123425 English sentences were selected from the translation database, out of which, 1000 were derived from translation materials in the field of news. Five of the 1000 sentences were randomly selected and translated by five teachers. The translated results are as follows: Q1 is Japan is interested in China’s new round of strategic technology; Q2 is that the United States exerts pressure on South Korea; Q3 is that the United States and China hold negotiations on the issue of border deployment; Q4 is thatthe US side attaches great importance to China US relations; and Q5 is that China will not pose a threat to other countries. In the experimental results, the Moses statistical machine translation framework translation system, corpus translation system, artificial intelligence technology, and speech recognition translation system are used to translate the above five sentences. The accuracy of the translation results is shown in Figure 4.

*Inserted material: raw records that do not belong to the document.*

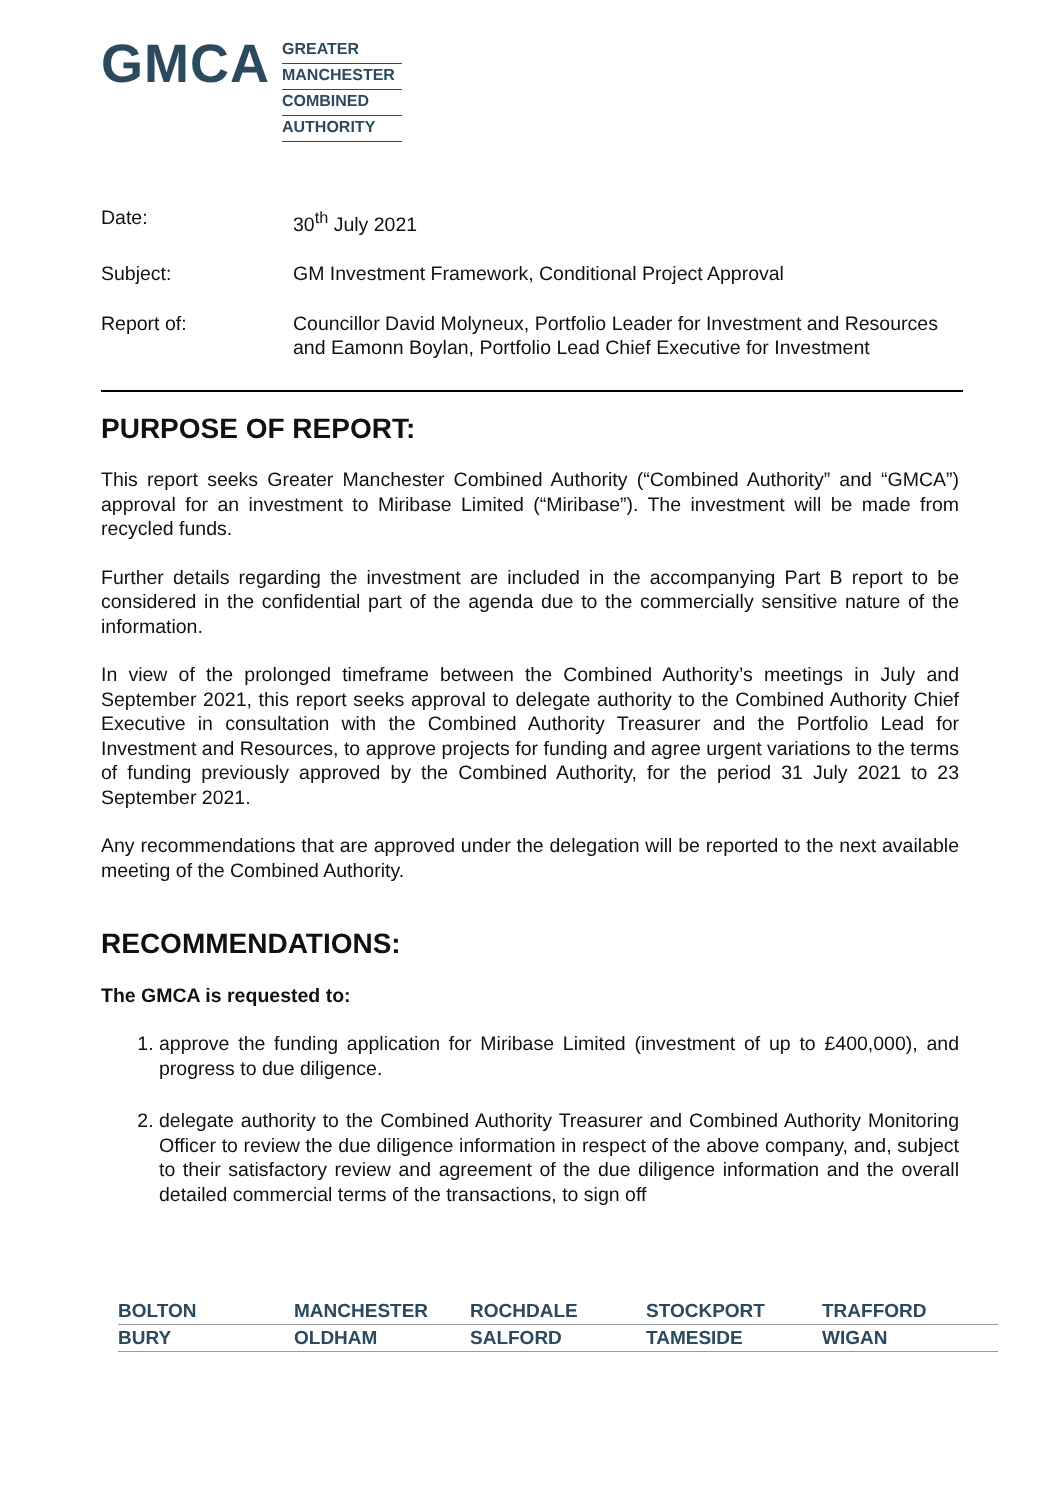GMCA
GREATER
MANCHESTER
COMBINED
AUTHORITY
| Date: | 30<sup>th</sup> July 2021 |
| Subject: | GM Investment Framework, Conditional Project Approval |
| Report of: | Councillor David Molyneux, Portfolio Leader for Investment and Resources and Eamonn Boylan, Portfolio Lead Chief Executive for Investment |
PURPOSE OF REPORT:
This report seeks Greater Manchester Combined Authority (“Combined Authority” and “GMCA”) approval for an investment to Miribase Limited (“Miribase”). The investment will be made from recycled funds.
Further details regarding the investment are included in the accompanying Part B report to be considered in the confidential part of the agenda due to the commercially sensitive nature of the information.
In view of the prolonged timeframe between the Combined Authority’s meetings in July and September 2021, this report seeks approval to delegate authority to the Combined Authority Chief Executive in consultation with the Combined Authority Treasurer and the Portfolio Lead for Investment and Resources, to approve projects for funding and agree urgent variations to the terms of funding previously approved by the Combined Authority, for the period 31 July 2021 to 23 September 2021.
Any recommendations that are approved under the delegation will be reported to the next available meeting of the Combined Authority.
RECOMMENDATIONS:
The GMCA is requested to:
1. approve the funding application for Miribase Limited (investment of up to £400,000), and progress to due diligence.
2. delegate authority to the Combined Authority Treasurer and Combined Authority Monitoring Officer to review the due diligence information in respect of the above company, and, subject to their satisfactory review and agreement of the due diligence information and the overall detailed commercial terms of the transactions, to sign off
| BOLTON | MANCHESTER | ROCHDALE | STOCKPORT | TRAFFORD |
| BURY | OLDHAM | SALFORD | TAMESIDE | WIGAN |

It can be seen from Figure 4(a)) that using the machine synchronous translation system based on Moses statistical machine translation framework, the translation accuracy of five sentences was between 0.4 and 0.8. It can be seen from Figure 4(b)) that using the corpus based machine synchronous translation system, the translation accuracy of the five sentences was between 0.4 and 0.9. It can be seen from Figure 4(c)) that the machine synchronous translation system using artificial intelligence technology and speech recognition had a translation accuracy of 0.9 ∼ 1.0 for five sentences [23]. According to the above analysis results, the machine synchronous translation system using artificial intelligence technology and speech recognition has high translation accuracy.

5. Conclusion

A single-chip microcomputer has the characteristics of convenient and rapid processing of complex digital signals in speech recognition hardware, which has become the main advantage of machine synchronous translation system to realize artificial intelligence technology and speech recognition. The system combines the artificial intelligence technology and speech recognition technology. It has the advantages of high recognition efficiency and high accuracy and thus meets the needs of people for different speech communication. However, the system still has many shortcomings, which need to be further improved in the design process: in the next development stage, a more efficient decoding algorithm can be used to improve the decoding speed. A more robust caching mechanism and common word search mechanism can be adopted to speed up offline translation and meet the requirements of efficient translation. The application of deep learning technology can ensure the organic unity of high accuracy and high efficiency of scenic spot text translation and speech recognition. It provides a convenient and simple way for tourists to obtain scenic spot information. At the same time, it provides a good help for tourists who are unfamiliar with the local language of the tourist destination or have certain visual impairment so that they can effectively understand the scenic spot information and improve their tourism experience.

Data Availability

The data used to support the findings of this study are available from the corresponding author upon request.

Conflicts of Interest

The authors declare no conflicts of interest.